Que aquel a quien algunos le viéramos las entrañas en cuanto se asomó a las pantallas, alcahueteado por el ministro de Defensa del asaltado y su asistente, ambos golpistas contumaces, fuera liberado por uno de los padres de la democracia y ese pueblo le alfombrara el camino para que llegara al poder torciéndole el cuello a la democracia, lo dice todo. Chávez fue el gobernante que los venezolanos se merecieron. Y tanto se lo merecieron, que jamás le retiraron su respaldo electoral. La enfermedad incurable que trajo a Venezuela a esta espantosa tragedia, el chavismo, fue el cáncer venezolano del siglo XXI. Fue el más auténtico producto político de la Venezuela moderna. Como el nazismo lo fue de la Alemania, Stalin de la Rusia, Mao  de la China y Castro de la Cuba en el siglo XX. Jamás nunca, en toda la historia de la humanidad, las tiranías se han impuesto a redropelo de sus pueblos. Todas ellas han sido, sin excepción, la más cabal expresión de la naturaleza de los tiranizados. Así hayan sido sus víctimas y hayan llorado lágrimas de sangre al sufrir sus resultados. Lo dijo Simone de Beauvoir, la eterna compañera de Jean Paul Sartre, palabras más palabras menos: “Sin la cooperación de los tiranizados, no habría tiranías”.

Lo pienso y lo digo pensando en esta extraña situación en que nos encontramos: con dos gobiernos y con ninguno. El uno porque es usurpador, el otro porque no ha sido electo. Y cuya legitimidad, derivada del organismo al que pertenece, no le otorga ni confiere el poder único y verdadero sobre el que descansan los poderes desde que el hombre es hombre: el poder de la fuerza, el poder de las armas.

Es el clásico estado de excepción: una nación a la deriva, desgajada de sus raíces y anclajes fundamentales, con la soberanía secuestrada por una isla miserable, unas fuerzas armadas aherrojadas, corrompidas, sometidas a oficiales cubanos al frente de un pueblo desintegrado privado de todos sus derechos constitucionales. Sería trágico si lo diéramos por perdido. Pero es una extraordinaria oportunidad si asumimos y enfrentamos la crisis como lo recomendara el gran pensador judío alemán Albert Einstein, para quien las crisis eran la madre de todo lo nuevo y lo  mejor inventado por el hombre. No repitiendo una y otra vez los mismos errores, signo evidente de locura, sino sacando fuerzas de flaqueza y haciendo acopio de fortaleza e imaginación para intentar lo nuevo.

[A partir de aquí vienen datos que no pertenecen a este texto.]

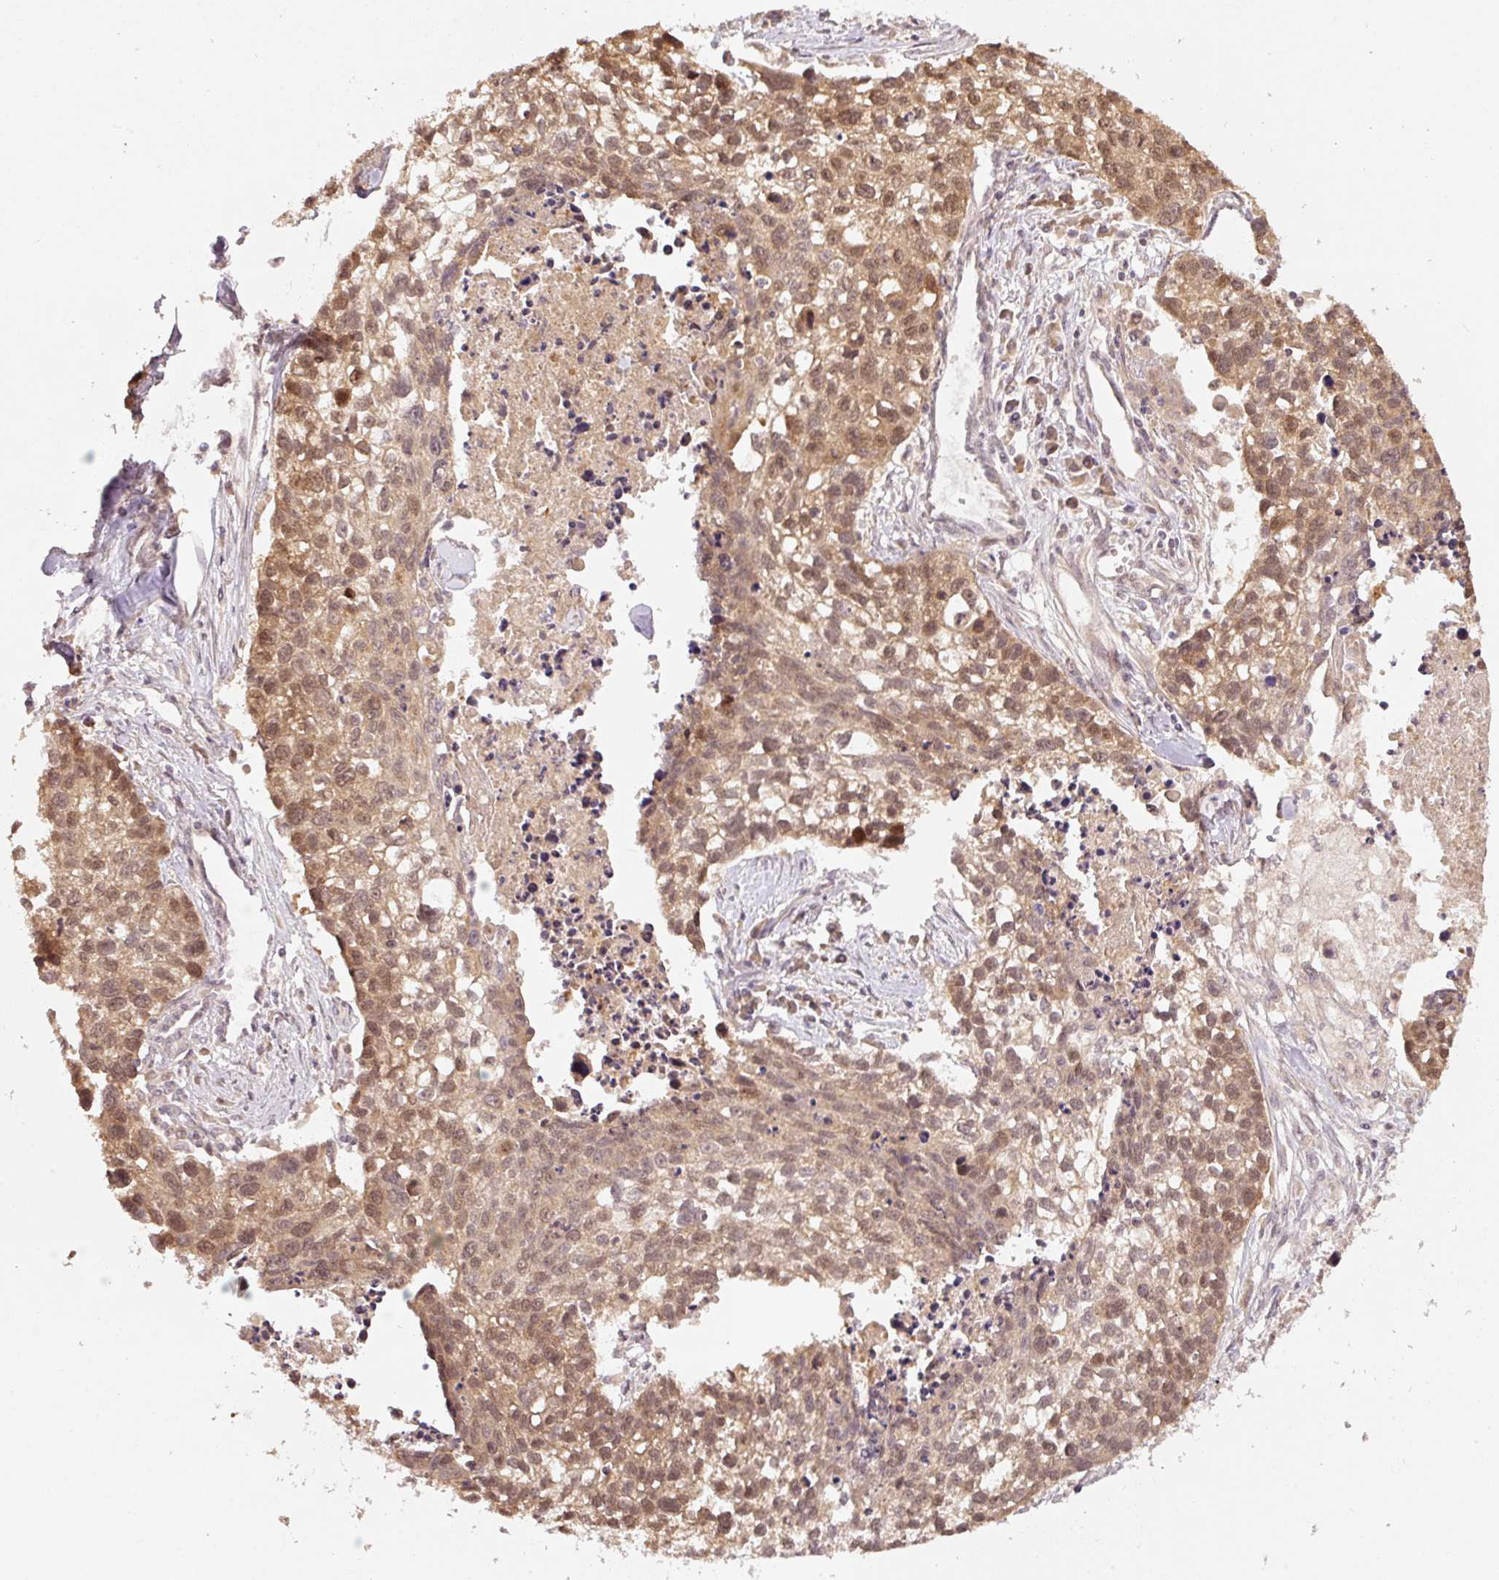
{"staining": {"intensity": "moderate", "quantity": ">75%", "location": "cytoplasmic/membranous,nuclear"}, "tissue": "lung cancer", "cell_type": "Tumor cells", "image_type": "cancer", "snomed": [{"axis": "morphology", "description": "Squamous cell carcinoma, NOS"}, {"axis": "topography", "description": "Lung"}], "caption": "Immunohistochemistry (IHC) histopathology image of lung squamous cell carcinoma stained for a protein (brown), which displays medium levels of moderate cytoplasmic/membranous and nuclear staining in about >75% of tumor cells.", "gene": "PCDHB1", "patient": {"sex": "male", "age": 74}}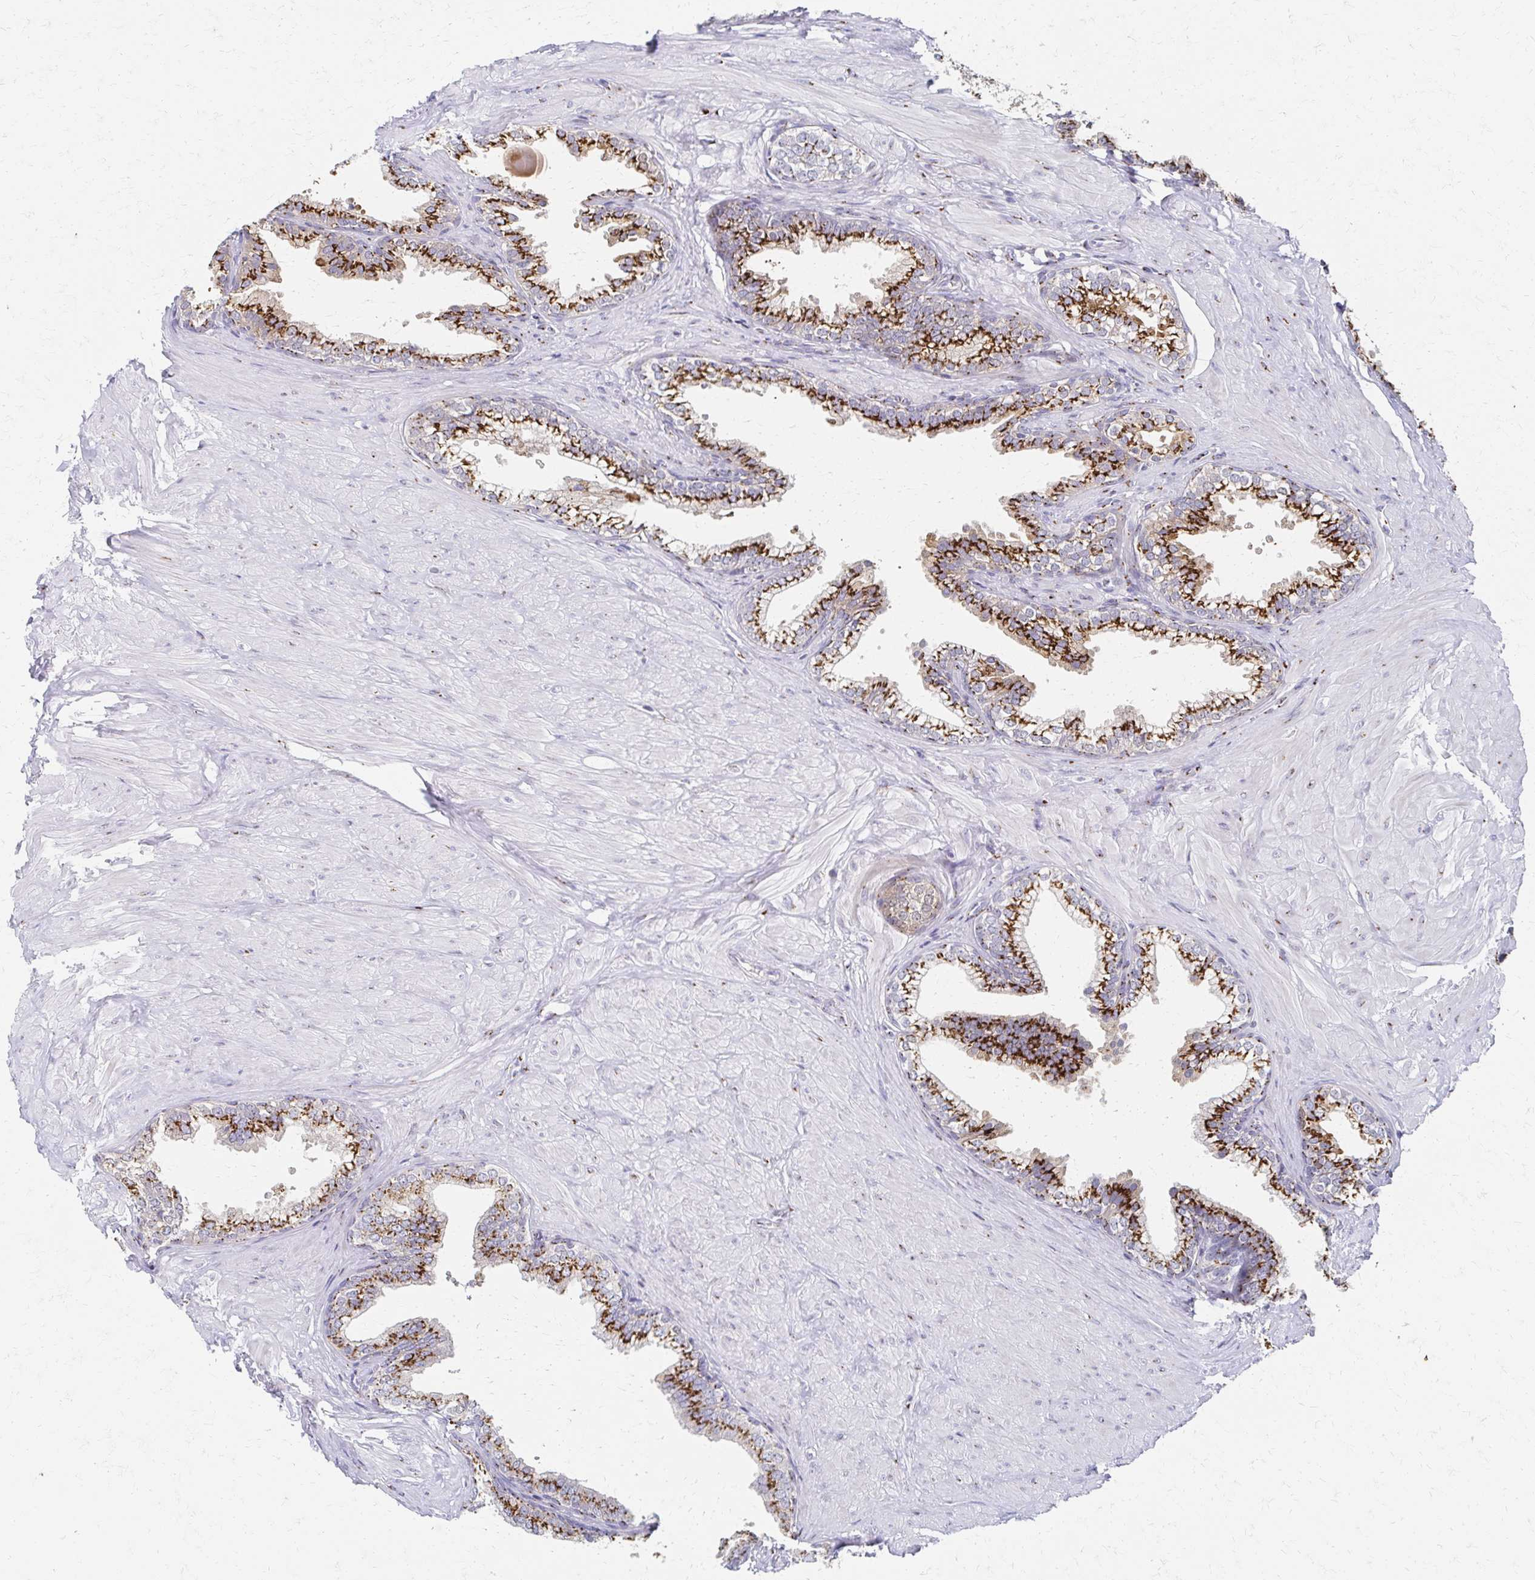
{"staining": {"intensity": "strong", "quantity": ">75%", "location": "cytoplasmic/membranous"}, "tissue": "prostate", "cell_type": "Glandular cells", "image_type": "normal", "snomed": [{"axis": "morphology", "description": "Normal tissue, NOS"}, {"axis": "topography", "description": "Prostate"}, {"axis": "topography", "description": "Peripheral nerve tissue"}], "caption": "Immunohistochemical staining of normal prostate displays >75% levels of strong cytoplasmic/membranous protein expression in approximately >75% of glandular cells. Immunohistochemistry stains the protein of interest in brown and the nuclei are stained blue.", "gene": "ENSG00000254692", "patient": {"sex": "male", "age": 55}}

¿Queremos volver a la cuarta república, populista, estatólatra, demagógica,  y corrompida? ¿O queremos dar un paso al frente desde esta tierra arrasada y darle un giro de 180 grados a nuestra historia política intentando una nueva forma de gobierno? ¿Liberal, descentralizado, civilista, moderno y progresista? Ese, no otro es el tema que debiera ocuparnos: la Venezuela que queremos. Que este gobierno transitorio culmine su tarea convocando a elecciones cuanto antes para ir al encuentro de nuestro futuro.